Oakland police chief lobbying to put cops in schools

OAKLAND, Calif.

Chief Batts is meeting with Senators Feinstein and Boxer as well as Congresswoman Barbara Lee and others. He is looking for money to place six officers at each of the four middle school campuses. Those schools are Frick, Madison, Westlake and Roosevelt. Each is in a different area of town and none are strangers to violence.

Batts says the idea is to make schools safer, but also to steer kids away from crime and build positive relationships between police and the city's young people at these designated community schools.

"So for us, mentoring is seeing police officers in a positive light, not someone who is taking your mother, your dad, your aunt away to jail, but helping you to succeed. That is the function of our job," said Batts.
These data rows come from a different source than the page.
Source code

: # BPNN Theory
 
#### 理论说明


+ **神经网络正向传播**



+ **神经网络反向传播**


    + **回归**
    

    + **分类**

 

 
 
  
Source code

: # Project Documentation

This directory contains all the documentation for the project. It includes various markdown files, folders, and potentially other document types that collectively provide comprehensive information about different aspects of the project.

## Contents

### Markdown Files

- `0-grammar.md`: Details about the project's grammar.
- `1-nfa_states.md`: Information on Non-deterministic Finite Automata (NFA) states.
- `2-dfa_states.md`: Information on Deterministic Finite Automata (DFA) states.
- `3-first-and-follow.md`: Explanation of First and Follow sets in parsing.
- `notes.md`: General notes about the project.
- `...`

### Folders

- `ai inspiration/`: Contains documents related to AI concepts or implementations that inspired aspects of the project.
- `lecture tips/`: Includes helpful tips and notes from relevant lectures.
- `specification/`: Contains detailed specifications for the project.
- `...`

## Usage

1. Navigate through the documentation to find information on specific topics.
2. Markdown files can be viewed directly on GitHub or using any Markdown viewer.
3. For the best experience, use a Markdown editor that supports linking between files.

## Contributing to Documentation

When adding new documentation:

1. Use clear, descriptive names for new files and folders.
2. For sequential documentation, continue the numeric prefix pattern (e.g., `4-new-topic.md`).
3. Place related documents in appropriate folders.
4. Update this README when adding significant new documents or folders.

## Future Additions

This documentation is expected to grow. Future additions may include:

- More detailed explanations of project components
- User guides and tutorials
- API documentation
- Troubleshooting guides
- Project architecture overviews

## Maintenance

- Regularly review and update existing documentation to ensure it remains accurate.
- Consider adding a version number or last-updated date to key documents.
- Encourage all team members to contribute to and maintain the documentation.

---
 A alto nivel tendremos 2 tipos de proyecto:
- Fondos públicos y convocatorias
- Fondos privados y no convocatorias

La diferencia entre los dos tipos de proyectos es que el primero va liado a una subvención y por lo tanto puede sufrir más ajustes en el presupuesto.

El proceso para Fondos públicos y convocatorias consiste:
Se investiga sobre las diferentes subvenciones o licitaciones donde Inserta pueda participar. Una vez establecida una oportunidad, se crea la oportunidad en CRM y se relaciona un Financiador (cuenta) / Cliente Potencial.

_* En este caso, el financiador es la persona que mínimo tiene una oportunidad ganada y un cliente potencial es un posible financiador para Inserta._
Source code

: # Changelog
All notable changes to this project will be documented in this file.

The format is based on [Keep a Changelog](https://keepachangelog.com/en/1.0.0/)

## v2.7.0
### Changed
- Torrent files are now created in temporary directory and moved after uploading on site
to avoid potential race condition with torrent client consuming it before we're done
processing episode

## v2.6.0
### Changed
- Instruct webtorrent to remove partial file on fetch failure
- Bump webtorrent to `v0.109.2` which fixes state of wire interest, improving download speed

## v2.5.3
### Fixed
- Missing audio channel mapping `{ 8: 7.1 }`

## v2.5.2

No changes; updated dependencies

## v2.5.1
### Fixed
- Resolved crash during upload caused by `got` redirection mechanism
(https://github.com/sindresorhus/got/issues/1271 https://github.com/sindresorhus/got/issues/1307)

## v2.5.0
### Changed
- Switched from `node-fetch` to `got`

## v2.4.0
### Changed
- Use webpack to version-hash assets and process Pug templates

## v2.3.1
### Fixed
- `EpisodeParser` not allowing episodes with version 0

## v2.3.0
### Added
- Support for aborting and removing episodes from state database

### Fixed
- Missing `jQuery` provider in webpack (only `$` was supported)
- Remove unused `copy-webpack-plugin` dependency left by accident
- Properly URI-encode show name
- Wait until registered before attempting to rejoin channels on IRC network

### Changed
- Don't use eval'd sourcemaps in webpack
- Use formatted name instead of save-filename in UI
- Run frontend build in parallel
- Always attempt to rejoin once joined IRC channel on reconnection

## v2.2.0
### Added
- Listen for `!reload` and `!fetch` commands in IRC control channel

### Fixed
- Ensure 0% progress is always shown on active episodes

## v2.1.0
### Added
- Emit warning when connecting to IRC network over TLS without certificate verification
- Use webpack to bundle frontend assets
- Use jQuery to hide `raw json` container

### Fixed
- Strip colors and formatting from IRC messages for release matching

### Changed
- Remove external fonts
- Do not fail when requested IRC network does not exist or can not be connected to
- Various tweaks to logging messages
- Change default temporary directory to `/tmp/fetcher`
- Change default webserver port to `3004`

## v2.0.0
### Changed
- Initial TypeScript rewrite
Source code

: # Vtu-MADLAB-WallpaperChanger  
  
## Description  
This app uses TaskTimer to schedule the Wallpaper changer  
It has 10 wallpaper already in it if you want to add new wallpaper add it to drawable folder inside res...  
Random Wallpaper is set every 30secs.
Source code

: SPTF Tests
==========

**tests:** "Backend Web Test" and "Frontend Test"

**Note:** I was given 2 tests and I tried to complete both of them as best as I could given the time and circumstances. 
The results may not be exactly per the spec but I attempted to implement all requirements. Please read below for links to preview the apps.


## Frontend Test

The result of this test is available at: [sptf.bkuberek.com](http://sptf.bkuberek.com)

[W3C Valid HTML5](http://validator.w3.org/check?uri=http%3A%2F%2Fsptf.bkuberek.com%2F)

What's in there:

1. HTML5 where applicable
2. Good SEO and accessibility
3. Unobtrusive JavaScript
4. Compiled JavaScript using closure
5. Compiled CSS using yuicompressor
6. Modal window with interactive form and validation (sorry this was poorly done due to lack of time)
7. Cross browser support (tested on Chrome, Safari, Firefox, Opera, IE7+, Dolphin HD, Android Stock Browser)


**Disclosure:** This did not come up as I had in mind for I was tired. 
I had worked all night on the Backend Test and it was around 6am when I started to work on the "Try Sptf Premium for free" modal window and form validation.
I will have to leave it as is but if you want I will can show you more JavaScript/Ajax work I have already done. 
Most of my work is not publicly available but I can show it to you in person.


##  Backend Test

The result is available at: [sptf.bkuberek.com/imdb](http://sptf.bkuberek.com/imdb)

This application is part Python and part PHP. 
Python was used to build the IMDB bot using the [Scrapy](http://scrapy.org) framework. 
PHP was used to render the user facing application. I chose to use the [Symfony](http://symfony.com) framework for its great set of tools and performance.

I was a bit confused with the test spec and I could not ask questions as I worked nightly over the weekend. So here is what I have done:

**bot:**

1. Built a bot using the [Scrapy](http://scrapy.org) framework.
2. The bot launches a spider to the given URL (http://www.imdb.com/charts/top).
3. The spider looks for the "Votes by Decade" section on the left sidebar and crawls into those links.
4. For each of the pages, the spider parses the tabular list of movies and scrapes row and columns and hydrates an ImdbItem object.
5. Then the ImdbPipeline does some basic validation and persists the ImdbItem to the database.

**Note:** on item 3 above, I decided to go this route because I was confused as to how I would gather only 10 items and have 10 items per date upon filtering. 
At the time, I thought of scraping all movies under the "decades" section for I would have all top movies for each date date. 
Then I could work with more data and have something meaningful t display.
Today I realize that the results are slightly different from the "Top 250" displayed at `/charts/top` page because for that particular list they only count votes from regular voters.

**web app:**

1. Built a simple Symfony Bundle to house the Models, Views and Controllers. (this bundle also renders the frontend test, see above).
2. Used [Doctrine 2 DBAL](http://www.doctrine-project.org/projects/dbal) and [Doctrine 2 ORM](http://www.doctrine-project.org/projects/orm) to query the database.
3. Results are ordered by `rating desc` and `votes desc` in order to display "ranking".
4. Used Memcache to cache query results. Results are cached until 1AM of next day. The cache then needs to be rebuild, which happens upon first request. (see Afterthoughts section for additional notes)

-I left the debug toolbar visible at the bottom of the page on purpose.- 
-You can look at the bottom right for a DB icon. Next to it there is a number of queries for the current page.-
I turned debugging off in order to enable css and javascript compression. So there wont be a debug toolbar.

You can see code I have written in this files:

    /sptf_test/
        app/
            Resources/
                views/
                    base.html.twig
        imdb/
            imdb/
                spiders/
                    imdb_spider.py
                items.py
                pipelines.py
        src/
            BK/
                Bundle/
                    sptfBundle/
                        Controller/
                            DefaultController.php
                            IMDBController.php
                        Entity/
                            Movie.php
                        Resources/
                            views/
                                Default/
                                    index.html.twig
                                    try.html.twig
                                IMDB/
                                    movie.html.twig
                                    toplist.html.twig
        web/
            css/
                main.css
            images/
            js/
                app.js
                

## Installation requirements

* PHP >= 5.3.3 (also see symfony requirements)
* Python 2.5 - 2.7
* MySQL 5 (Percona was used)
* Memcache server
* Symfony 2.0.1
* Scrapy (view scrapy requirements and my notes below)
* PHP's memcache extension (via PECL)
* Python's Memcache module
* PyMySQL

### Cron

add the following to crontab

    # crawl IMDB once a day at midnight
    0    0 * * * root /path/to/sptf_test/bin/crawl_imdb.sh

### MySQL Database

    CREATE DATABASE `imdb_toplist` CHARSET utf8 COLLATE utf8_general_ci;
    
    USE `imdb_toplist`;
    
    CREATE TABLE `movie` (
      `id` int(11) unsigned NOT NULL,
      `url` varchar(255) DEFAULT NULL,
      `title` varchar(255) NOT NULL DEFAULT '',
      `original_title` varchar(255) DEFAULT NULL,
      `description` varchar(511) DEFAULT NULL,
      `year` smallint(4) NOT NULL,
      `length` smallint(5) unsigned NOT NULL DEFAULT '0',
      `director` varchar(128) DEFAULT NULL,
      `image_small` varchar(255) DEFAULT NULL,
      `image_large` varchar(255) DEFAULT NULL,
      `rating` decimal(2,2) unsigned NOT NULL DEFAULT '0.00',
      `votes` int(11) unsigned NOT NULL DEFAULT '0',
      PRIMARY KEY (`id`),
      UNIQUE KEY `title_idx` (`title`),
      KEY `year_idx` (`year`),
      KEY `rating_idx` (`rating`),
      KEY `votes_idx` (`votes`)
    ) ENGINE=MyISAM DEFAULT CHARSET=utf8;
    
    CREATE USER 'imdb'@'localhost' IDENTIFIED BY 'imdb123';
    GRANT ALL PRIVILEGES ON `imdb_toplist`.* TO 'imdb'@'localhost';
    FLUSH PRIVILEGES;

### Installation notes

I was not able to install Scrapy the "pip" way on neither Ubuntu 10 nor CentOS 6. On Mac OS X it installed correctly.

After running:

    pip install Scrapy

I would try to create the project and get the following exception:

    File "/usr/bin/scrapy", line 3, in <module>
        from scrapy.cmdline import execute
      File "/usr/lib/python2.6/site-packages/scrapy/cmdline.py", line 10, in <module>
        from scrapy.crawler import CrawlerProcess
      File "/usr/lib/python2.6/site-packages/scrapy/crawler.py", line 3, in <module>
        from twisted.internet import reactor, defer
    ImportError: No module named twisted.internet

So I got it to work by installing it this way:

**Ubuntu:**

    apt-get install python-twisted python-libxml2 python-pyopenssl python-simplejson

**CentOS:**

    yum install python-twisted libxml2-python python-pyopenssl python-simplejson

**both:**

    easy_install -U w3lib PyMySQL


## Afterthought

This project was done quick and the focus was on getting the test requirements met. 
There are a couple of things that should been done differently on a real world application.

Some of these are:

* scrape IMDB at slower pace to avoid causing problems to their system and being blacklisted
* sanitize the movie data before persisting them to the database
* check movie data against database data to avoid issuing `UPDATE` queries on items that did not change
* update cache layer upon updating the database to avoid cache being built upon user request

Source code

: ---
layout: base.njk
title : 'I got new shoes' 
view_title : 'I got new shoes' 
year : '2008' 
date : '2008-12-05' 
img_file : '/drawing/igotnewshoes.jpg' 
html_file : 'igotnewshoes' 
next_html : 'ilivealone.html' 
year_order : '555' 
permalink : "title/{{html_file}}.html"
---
"Basically what the community school is, is a resource center for the entire neighborhood. Where in addition to the traditional academic offerings, you're providing a whole range of support services," said Troy Flint of the Oakland Unified School District.

"Yes I think it is a good idea for the kids because there are a lot of problems out here right now," said parent Carolina Madrid.

"I don't like the cops," said student Brenda Prado.

Right there is the problem Chief Batts wants to address -- the relationship between young people and police.

The officers would spend some of their time working with kids one on one, also patrolling the neighborhoods and working with school district police to make it safe for students to come to school and leave without being intimidated or harassed.

Oakland police say officers who would be hired would be from the officers who were laid off this past summer.